Pretoria has denied the claims, and President Cyril Ramaphosa has established an inquiry to probe the allegations.

Brigety said Washington had taken offence at ANC resolutions adopted during its December elective conference about the war, and the expansion of Nato. 

Brigety also said that since taking up his post in August 2022, he had “repeatedly” tried to open dialogue with the ANC, but the governing party had only recently responded to the requests. 

Mbalula on Saturday brushed off suggestions that South Africa’s trade relations with the US were under threat. The country would not change its posture, he said. 

“We stand for what we believe in as the African National Congress. We stand for a new world order that is defined by justice – an equitable world that is defined by fairness – that is not defined by hypocrisy, that is defined by a rules-based approach…. We believe in a multipolar world that is not governed by a superpower that imposes itself as a world policeman.

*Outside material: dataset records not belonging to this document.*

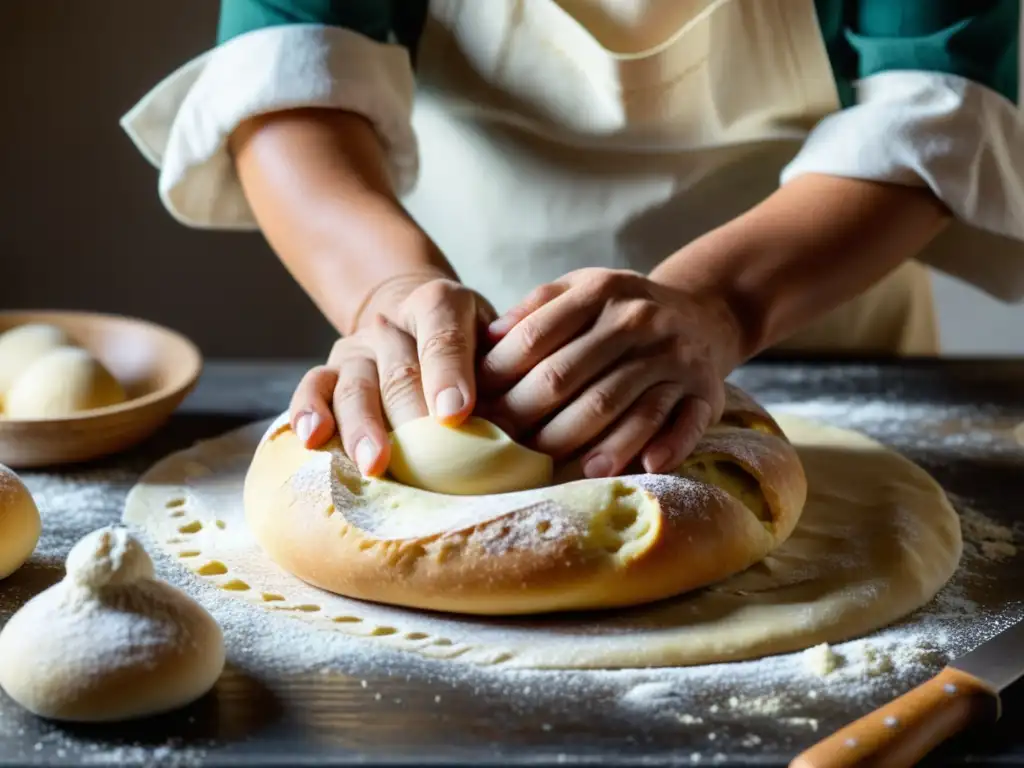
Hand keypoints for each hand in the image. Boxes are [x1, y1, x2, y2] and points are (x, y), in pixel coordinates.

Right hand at [288, 277, 494, 474]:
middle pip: (399, 370)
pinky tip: (313, 438)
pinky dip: (310, 412)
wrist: (416, 320)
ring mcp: (357, 349)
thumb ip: (505, 367)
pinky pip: (314, 388)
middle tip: (424, 459)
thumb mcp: (496, 341)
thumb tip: (524, 415)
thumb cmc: (471, 346)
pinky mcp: (330, 371)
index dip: (449, 373)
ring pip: (355, 385)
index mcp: (441, 305)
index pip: (443, 335)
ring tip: (373, 463)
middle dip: (411, 418)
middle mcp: (393, 324)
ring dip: (363, 426)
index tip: (457, 412)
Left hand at [479, 268, 743, 476]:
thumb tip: (486, 341)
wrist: (704, 314)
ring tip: (551, 470)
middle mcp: (638, 320)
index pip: (535, 338)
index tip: (475, 406)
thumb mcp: (581, 289)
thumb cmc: (621, 312)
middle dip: (525, 414)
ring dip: (578, 439)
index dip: (498, 375)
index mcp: (600, 292)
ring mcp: (675, 357)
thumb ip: (535, 309)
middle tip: (500, 445)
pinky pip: (682, 423)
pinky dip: (662, 447)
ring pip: (617, 403)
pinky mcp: (705, 392)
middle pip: (567, 375)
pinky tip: (638, 468)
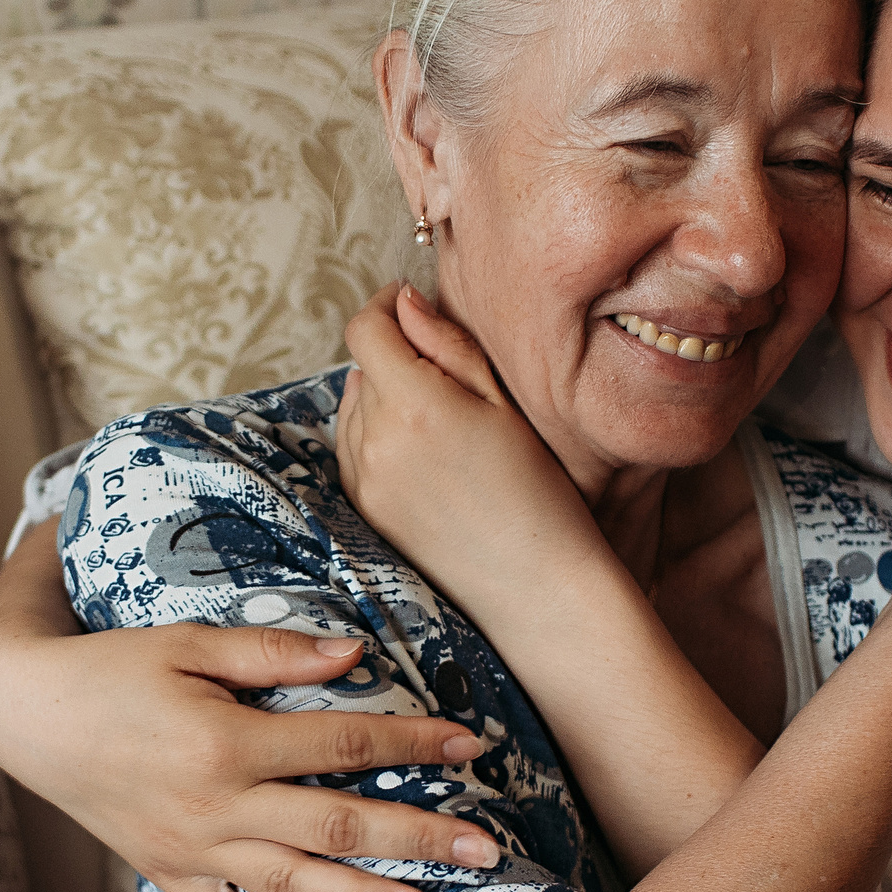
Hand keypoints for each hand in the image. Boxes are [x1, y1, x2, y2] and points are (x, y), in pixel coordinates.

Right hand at [0, 532, 499, 891]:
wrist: (26, 714)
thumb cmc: (115, 667)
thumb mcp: (189, 641)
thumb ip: (274, 654)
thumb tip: (356, 654)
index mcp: (227, 743)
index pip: (345, 747)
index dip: (414, 746)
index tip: (472, 747)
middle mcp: (216, 808)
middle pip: (336, 827)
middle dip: (417, 839)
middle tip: (485, 852)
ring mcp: (192, 851)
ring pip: (293, 886)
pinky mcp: (168, 875)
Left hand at [336, 282, 604, 622]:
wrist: (536, 588)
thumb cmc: (537, 492)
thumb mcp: (503, 403)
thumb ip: (447, 345)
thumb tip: (403, 303)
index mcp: (414, 405)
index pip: (365, 329)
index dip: (385, 307)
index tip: (410, 305)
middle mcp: (375, 441)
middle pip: (361, 368)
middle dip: (393, 355)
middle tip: (447, 373)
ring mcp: (363, 481)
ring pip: (353, 410)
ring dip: (382, 397)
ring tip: (441, 421)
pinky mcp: (363, 512)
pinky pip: (353, 452)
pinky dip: (376, 439)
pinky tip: (425, 456)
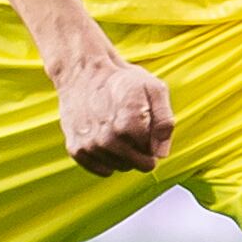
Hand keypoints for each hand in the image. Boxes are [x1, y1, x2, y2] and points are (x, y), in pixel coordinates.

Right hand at [51, 41, 173, 174]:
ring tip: (117, 129)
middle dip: (141, 150)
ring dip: (124, 154)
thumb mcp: (154, 89)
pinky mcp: (76, 149)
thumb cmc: (122, 80)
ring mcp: (90, 145)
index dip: (153, 140)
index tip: (146, 123)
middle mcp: (107, 138)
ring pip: (120, 167)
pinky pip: (102, 170)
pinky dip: (107, 160)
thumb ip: (165, 121)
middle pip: (137, 164)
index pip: (151, 154)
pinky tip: (106, 140)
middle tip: (134, 128)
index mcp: (128, 124)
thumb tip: (162, 154)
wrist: (83, 71)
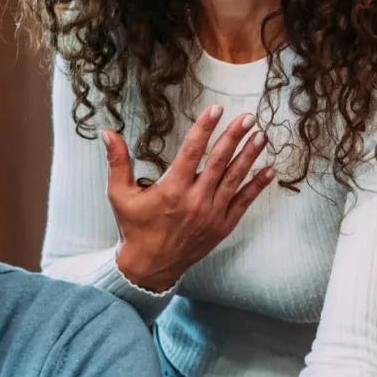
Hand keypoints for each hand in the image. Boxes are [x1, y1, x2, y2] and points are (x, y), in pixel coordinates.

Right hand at [106, 105, 273, 291]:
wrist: (150, 266)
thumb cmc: (134, 228)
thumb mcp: (119, 194)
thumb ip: (117, 162)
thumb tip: (108, 132)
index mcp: (171, 189)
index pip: (192, 151)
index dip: (205, 128)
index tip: (216, 109)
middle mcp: (194, 200)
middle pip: (219, 161)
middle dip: (234, 136)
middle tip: (247, 117)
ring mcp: (211, 214)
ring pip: (234, 179)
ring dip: (249, 156)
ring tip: (261, 135)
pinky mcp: (222, 227)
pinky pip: (243, 203)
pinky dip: (256, 186)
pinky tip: (269, 170)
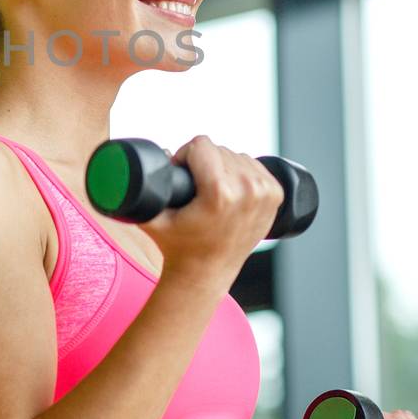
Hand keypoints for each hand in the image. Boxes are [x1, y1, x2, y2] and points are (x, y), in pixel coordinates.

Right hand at [141, 136, 281, 290]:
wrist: (207, 273)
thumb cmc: (178, 246)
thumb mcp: (152, 219)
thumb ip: (142, 189)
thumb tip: (147, 160)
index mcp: (220, 192)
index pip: (201, 145)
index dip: (185, 155)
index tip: (181, 174)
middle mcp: (247, 190)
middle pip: (219, 149)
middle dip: (204, 163)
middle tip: (196, 188)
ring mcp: (265, 192)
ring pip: (236, 156)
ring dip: (223, 167)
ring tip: (213, 191)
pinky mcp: (275, 195)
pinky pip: (253, 165)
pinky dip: (241, 172)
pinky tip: (231, 191)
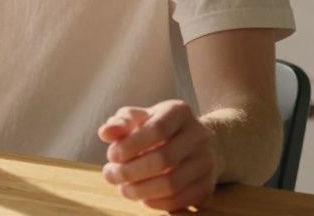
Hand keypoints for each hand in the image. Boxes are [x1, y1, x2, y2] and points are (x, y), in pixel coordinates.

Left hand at [97, 100, 216, 212]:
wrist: (191, 142)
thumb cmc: (155, 128)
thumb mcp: (137, 118)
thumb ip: (120, 123)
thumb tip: (105, 133)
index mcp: (179, 112)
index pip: (157, 129)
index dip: (131, 145)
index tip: (111, 156)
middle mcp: (199, 134)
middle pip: (164, 159)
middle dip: (131, 171)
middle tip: (111, 176)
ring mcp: (206, 160)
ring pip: (173, 183)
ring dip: (141, 190)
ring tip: (123, 189)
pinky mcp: (208, 184)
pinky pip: (182, 199)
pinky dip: (158, 202)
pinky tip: (142, 198)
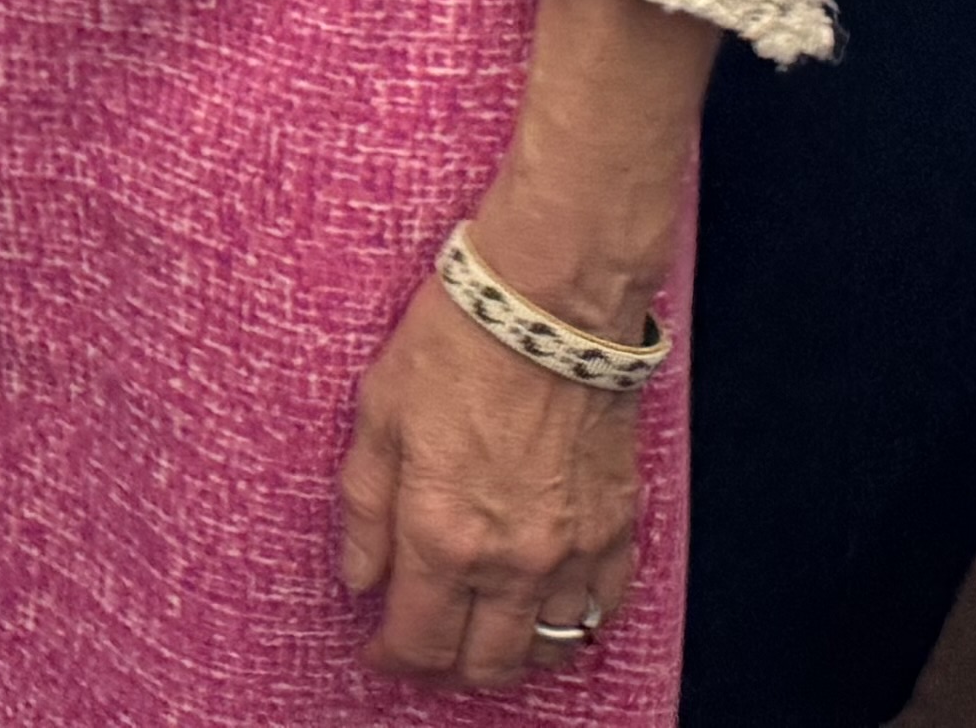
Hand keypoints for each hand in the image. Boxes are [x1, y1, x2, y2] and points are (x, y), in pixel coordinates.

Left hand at [338, 272, 644, 691]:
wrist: (549, 306)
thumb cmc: (454, 346)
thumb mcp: (376, 416)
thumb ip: (364, 509)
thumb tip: (359, 579)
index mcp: (442, 535)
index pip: (418, 643)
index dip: (392, 661)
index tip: (377, 654)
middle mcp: (511, 560)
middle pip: (484, 664)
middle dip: (446, 669)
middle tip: (424, 650)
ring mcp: (572, 551)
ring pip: (546, 648)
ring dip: (509, 653)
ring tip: (479, 633)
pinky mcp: (616, 529)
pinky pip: (600, 609)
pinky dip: (571, 624)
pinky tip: (544, 608)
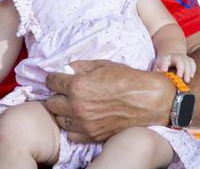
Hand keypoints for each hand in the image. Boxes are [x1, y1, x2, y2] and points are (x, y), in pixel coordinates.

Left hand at [45, 59, 173, 142]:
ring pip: (59, 119)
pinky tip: (82, 118)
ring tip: (74, 105)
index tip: (58, 79)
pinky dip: (74, 126)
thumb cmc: (127, 79)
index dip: (54, 78)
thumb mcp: (101, 64)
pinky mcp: (92, 135)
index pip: (50, 82)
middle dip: (57, 95)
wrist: (149, 100)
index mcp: (78, 85)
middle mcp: (77, 106)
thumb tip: (65, 69)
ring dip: (64, 111)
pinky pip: (71, 134)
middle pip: (51, 102)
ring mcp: (84, 123)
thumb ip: (79, 66)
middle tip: (67, 92)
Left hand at [152, 53, 195, 81]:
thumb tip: (156, 80)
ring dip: (188, 71)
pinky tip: (191, 76)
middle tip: (180, 77)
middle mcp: (175, 56)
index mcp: (165, 58)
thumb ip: (156, 72)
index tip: (164, 70)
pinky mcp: (189, 59)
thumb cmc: (162, 64)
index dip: (164, 65)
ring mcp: (183, 57)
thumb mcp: (156, 66)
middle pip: (179, 60)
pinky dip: (192, 69)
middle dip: (180, 69)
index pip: (164, 60)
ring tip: (187, 81)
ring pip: (187, 62)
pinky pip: (192, 63)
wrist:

“We know Russia is our partner in Brics and we’re not going to apologise. Russia is our biggest partner in Brics together with all the other countries of Brics.” 

He added that Russian president Vladimir Putin must be exempted should he come to South Africa for the Brics summit in August, and that this could be achieved through the domestication of the Rome Statute. 

Pretoria is grappling with how to host Putin since a warrant for his arrest was issued by the International Criminal Court (ICC) in March.

The ICC, established by the Rome Statute to which South Africa is a signatory, alleges that Putin is responsible for the unlawful deportation and transfer of children from occupied areas of Ukraine to Russia — a war crime — since 24 February 2022, the day Russia invaded Ukraine.